TO DO
Copy out the records word for word, starting at the very first line and ending with the line that contains "music is free", including both of those lines.

PROVIDED DATA
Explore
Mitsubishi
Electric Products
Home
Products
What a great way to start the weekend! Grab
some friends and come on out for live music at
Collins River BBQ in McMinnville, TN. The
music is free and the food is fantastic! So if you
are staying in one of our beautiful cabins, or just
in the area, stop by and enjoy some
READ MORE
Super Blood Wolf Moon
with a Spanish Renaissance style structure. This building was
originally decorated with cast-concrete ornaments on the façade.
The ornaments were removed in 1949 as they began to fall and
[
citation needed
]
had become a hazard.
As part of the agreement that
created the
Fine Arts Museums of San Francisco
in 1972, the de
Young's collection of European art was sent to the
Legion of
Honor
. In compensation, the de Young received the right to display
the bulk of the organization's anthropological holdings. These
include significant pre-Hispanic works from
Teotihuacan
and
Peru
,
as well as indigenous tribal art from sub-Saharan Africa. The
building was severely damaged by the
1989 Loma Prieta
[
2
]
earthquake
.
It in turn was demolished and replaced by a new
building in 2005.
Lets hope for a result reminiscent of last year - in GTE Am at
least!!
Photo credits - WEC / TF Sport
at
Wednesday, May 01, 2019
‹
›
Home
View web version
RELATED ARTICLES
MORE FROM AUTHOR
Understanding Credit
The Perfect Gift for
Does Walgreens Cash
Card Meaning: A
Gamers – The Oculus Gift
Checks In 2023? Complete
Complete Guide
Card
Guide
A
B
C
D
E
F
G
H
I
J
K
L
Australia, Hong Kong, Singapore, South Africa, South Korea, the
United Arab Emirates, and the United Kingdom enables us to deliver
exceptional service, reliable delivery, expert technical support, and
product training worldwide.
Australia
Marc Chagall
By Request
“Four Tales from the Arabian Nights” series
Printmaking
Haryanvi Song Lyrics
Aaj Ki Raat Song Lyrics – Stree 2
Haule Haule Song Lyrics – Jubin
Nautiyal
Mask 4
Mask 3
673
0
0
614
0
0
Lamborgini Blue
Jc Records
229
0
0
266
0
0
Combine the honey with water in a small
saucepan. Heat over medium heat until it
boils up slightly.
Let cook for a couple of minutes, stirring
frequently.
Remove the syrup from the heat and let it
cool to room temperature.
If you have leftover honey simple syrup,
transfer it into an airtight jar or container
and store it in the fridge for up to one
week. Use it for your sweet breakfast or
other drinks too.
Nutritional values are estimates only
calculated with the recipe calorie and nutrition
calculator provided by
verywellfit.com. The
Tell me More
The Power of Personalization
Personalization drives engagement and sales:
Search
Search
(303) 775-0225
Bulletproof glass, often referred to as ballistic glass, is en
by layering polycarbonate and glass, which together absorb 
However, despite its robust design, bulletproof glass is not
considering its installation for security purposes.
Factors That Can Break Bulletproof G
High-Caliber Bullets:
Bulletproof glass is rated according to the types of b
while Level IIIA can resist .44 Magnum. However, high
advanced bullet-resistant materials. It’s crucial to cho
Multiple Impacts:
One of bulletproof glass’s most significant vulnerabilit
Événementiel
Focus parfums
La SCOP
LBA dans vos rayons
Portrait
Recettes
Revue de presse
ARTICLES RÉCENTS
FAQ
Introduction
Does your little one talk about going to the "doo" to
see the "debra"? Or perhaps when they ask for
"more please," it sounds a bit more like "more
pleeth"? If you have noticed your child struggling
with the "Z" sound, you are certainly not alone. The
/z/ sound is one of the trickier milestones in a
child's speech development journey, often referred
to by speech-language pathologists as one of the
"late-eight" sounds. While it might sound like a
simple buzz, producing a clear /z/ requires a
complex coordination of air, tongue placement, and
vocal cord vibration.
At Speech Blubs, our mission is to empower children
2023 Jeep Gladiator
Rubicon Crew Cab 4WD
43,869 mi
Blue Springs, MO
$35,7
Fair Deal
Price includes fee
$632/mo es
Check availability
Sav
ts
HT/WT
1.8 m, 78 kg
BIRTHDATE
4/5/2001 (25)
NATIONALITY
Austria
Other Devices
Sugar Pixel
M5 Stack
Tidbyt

TASK OUTPUT
Explore
Mitsubishi
Electric Products
Home
Products
What a great way to start the weekend! Grab
some friends and come on out for live music at
Collins River BBQ in McMinnville, TN. The
music is free and the food is fantastic! So if you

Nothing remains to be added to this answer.